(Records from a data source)

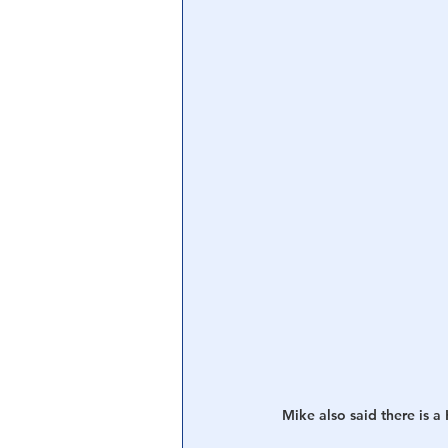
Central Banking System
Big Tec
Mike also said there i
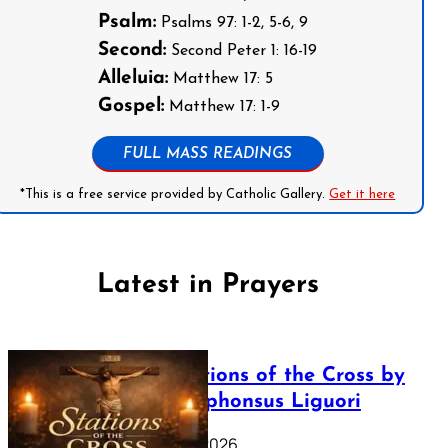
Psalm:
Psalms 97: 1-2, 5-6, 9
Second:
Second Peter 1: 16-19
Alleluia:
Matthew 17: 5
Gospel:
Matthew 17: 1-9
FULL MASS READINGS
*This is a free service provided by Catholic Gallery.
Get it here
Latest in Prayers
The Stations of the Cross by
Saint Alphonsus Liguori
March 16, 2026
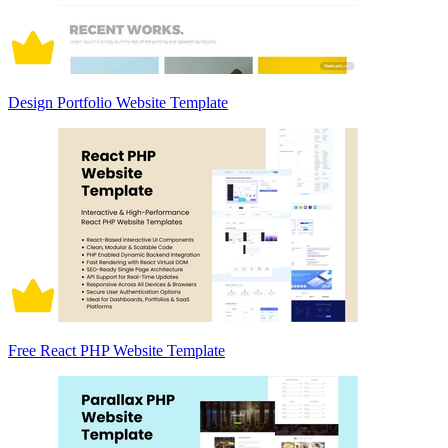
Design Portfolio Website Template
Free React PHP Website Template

...

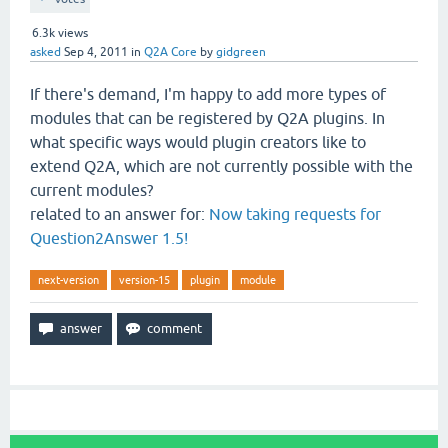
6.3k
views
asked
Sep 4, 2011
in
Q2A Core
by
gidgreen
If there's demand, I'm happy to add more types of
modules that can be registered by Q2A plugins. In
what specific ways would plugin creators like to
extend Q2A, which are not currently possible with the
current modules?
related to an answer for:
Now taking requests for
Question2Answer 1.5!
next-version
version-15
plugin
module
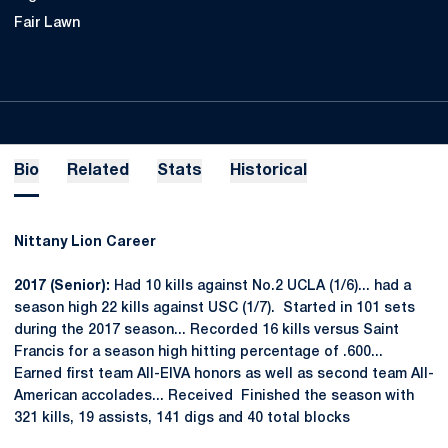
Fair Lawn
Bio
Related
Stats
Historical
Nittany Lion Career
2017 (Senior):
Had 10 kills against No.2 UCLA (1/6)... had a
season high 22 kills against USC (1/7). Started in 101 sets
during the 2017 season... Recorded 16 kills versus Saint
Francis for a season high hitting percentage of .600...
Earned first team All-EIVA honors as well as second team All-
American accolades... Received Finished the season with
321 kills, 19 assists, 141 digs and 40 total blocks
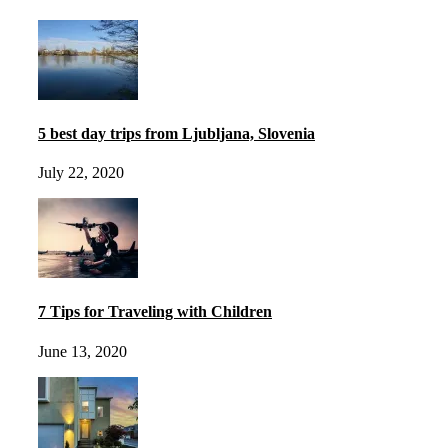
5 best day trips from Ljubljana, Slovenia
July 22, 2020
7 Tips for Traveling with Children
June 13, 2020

...

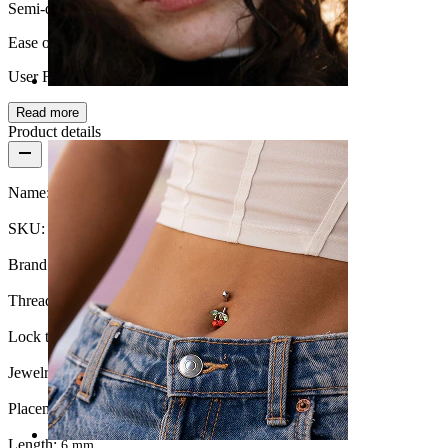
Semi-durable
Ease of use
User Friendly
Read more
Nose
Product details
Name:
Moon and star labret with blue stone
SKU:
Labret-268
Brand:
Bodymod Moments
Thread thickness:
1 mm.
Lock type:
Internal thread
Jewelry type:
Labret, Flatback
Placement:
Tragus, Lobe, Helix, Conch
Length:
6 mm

[PROBLEM TO SOLVE] Look above for the line with "FULL MASS READINGS" and the line with "Free React PHP Website Template". Copy them and every line between, exactly, but no pictures.

[OUTPUT FOR THIS TASK]
FULL MASS READINGS
*This is a free service provided by Catholic Gallery.
Get it here
Latest in Prayers
The Stations of the Cross by
Saint Alphonsus Liguori
March 16, 2026
Design Portfolio Website Template
Free React PHP Website Template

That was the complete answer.